A procuradora-geral da República, Raquel Dodge, considerou inconstitucional a possibilidade de corte nos salários de servidores para “equilibrar” a conta dos Estados. A manifestação ocorreu na sessão do Supremo Tribunal Federal (STF), na última quarta-feira (27), em julgamento conjunto de sete ações diretas de inconstitucionalidade (ADIs) e uma ação de descumprimento de preceito fundamental (ADPF) contra diversos dispositivos da Lei de Responsabilidade Fiscal (LC 101/2000).
“A ineficiência do gestor poderia ser resolvida, de acordo com essa norma, com a redução de remuneração de cargos e funções. Uma solução que tem um apelo de imediatidade de eficiência, mas que fere o Artigo 37 da Constituição, quando ele diz que subsídios e vencimentos são irredutíveis”, afirmou.
Raquel Dodge lembrou que a norma está calcada na ideia de equilíbrio entre arrecadação e gastos, inclusive para não permitir que algum desequilíbrio nas contas públicas gere aumento de tributos. No entanto, ela sustenta que é importante que “não se permita uma interpretação dessa lei que implique em ofensa a direitos fundamentais, à separação de poderes, ao princípio federativo e à independência e autonomia garantidos aos Poderes da União, ao Ministério Público e também aos indivíduos enquanto sujeitos de direitos”.
Para ela, a ineficiência do gestor não pode ser resolvida com redução de salários porque a Constituição proíbe. Sobre a redução de jornada, Raquel Dodge assinalou que a norma dispensa o consentimento do empregado, como previsto na Constituição. A lei “fere não só uma garantia fundamental, mas a autonomia do indivíduo que firmou livremente um contrato ou foi admitido pelo serviço público”, complementou.
Seguindo esse entendimento, a PGR defendeu a inconstitucionalidade de cinco dispositivos da norma em análise, e a confirmação da liminar já concedida pelo Supremo nos demais pontos. Ela ainda se manifestou pelo não conhecimento da ADPF, por considerar que a matéria deve ser tratada por meio de ADI.
A Lei de Responsabilidade Fiscal foi aprovada em 2000, impondo normas fiscais abusivas contra os governos federal, Estaduais e municipais, além de punições para o descumprimento das medidas.
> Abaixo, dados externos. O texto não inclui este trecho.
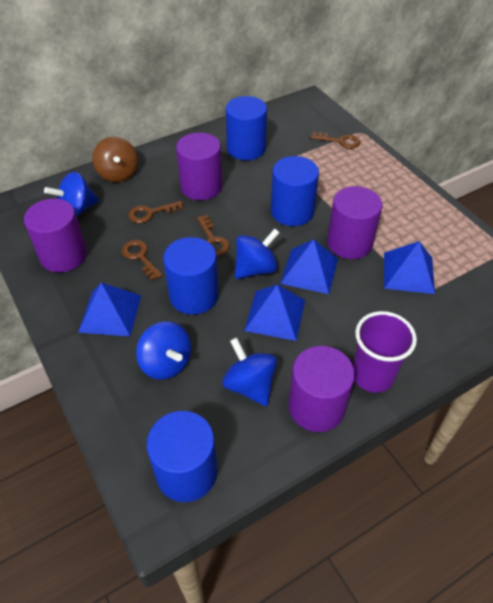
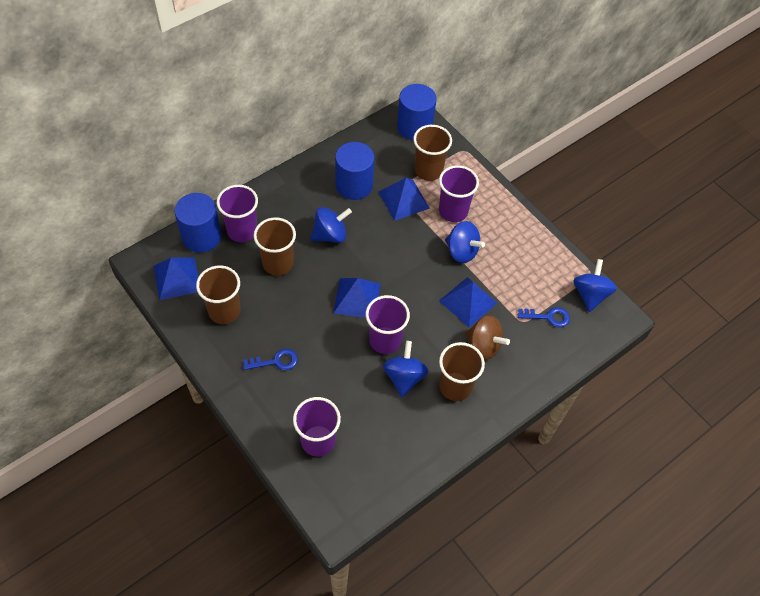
blue cylinder: [147,411,217,502] [163,237,219,315] [226,96,267,160] [271,156,319,226] = 4 -> [174,193,222,253] [335,142,374,200] [397,84,437,140] = 3
blue key: none = 0 -> [243,349,298,370] [518,307,570,327] = 2
brown cup: none = 0 -> [196,265,241,324] [254,217,296,276] [413,125,452,181] [439,342,485,401] = 4
brown key: [122,240,163,281] [128,201,184,223] [197,215,230,256] [311,132,360,149] = 4 -> none = 0
purple cup: [353,311,417,393] = 1 -> [217,185,258,242] [293,397,341,457] [366,295,410,354] [439,165,479,222] = 4
purple cylinder: [24,199,87,273] [176,133,222,200] [289,346,355,432] [327,186,382,259] = 4 -> none = 0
A prioridade da LRF é arrochar os Estados e municípios e gerar dinheiro para os bancos.
Com sua aprovação, o limite de gastos com pessoal da União passou a ser de 50% das receitas e de 60% para os Estados e municípios. Segundo o texto, quando os gastos com pessoal forem superiores ao limite estabelecido, os Estados, o Distrito Federal e o governo federal devem reduzir em 20% as despesas com cargos comissionados e funções de confiança, promover a redução da jornada de trabalho e dos salários e demitir servidores não estáveis. Em 2002, o STF considerou o texto inconstitucional, pois a Constituição determina que os salários dos trabalhadores são irredutíveis.
A procuradora também questionou o artigo 20, inciso II, alínea d, por estabelecer regras imutáveis no modo como o dinheiro público vai ser gasto, ao invés de apenas estabelecer referências percentuais que podem auxiliar na gestão da coisa pública. “Agindo assim, a norma dita à entidade federada a forma como ela vai gastar seus próprios recursos ferindo o princípio federativo”. Segundo ela, do mesmo modo, também fere a autonomia do Ministério Público porque impede que, ao longo dos anos, se adapte de forma adequada e gradativa às demandas próprias dos conflitos sociais sobre os quais deve intervir. Dodge defende que a norma fere a autonomia administrativa, funcional orçamentária e financeira garantida pela Constituição Federal.
O julgamento do caso foi adiado e não tem data marcada para continuar no STF.